Thomas, as it turns out, is someone they already know, a little boy who went missing from their hometown several years ago but who hasn’t aged a bit since. When they last saw him, Thomas was flinging off his trousers and shouting to a passing train: “I ain’t gonna be no mop-and-broom man!” – an allusion to his presumed grown-up fate.

So far, so good, if also a little too faithful to the source material and its well-worn themes. “The more you grow up,” one character tells us, early in the film, “the less things you get to do that you want to.” Check.

But things quickly begin to deviate from the story we all know. Part of Peter’s island home is inhabited by a group of superannuated “olds” (possibly the counterpart to “Peter Pan’s” pirates, but also maybe not). One of them, we’re told, started to age after he lost his best friend. Loss, it seems, in the shaky cosmology of “Wendy” is what makes you age. But what kind of loss – loss of a loved one, of the self, of innocence, of hope, of the ability to believe in magic, all of which are posited – is unclear.
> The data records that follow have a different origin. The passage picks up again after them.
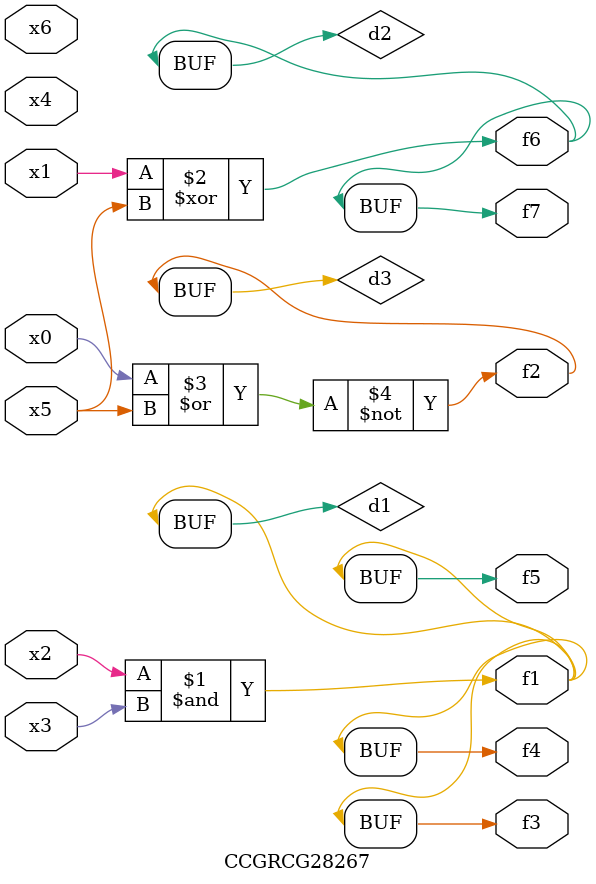
<source format=v>
module CCGRCG28267(
	input x0, x1, x2, x3, x4, x5, x6,
	output f1, f2, f3, f4, f5, f6, f7
);

	wire d1, d2, d3;

	and (d1, x2, x3);
	xor (d2, x1, x5);
	nor (d3, x0, x5);
	assign f1 = d1;
	assign f2 = d3;
	assign f3 = d1;
	assign f4 = d1;
	assign f5 = d1;
	assign f6 = d2;
	assign f7 = d2;
endmodule

</source>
There also is an entity referred to as Mother, who at times seems to be an Earth spirit, or maybe the volcano, or possibly also a sea creature – part giant puffer fish, part whale – who offers a healing presence represented by an ineffable glow. It’s a nice metaphor for something, but also annoyingly vague. “Mother’s off the starboard port bow,” someone yells when a fishing expedition is mounted.

Um, wait a minute: Starboard means right, and port is left.

The ambiguity only gets worse in a film that, however pretty, starts to lose vital focus the farther afield it drifts from “Peter Pan.” There’s an overarching theme of the wisdom of children, carried over from Zeitlin’s “Beasts,” as well as a subtle rumination on environmental threats. On one very straightforward level, “Wendy” also is kind of a Captain Hook origin story centering on Wendy’s brother, James. (Don’t ask how he loses his hand. It’s a surprisingly grisly moment for a movie based on a book for kids.) On another level, it’s an allegory of something we all go through – and, to a greater or lesser extent, all fear: aging.

But letting go of one thing allows you to embrace another. That’s the real, and somewhat obvious, lesson here, in a lovely yet flawed confection that might be summed up by two words: beautiful nonsense.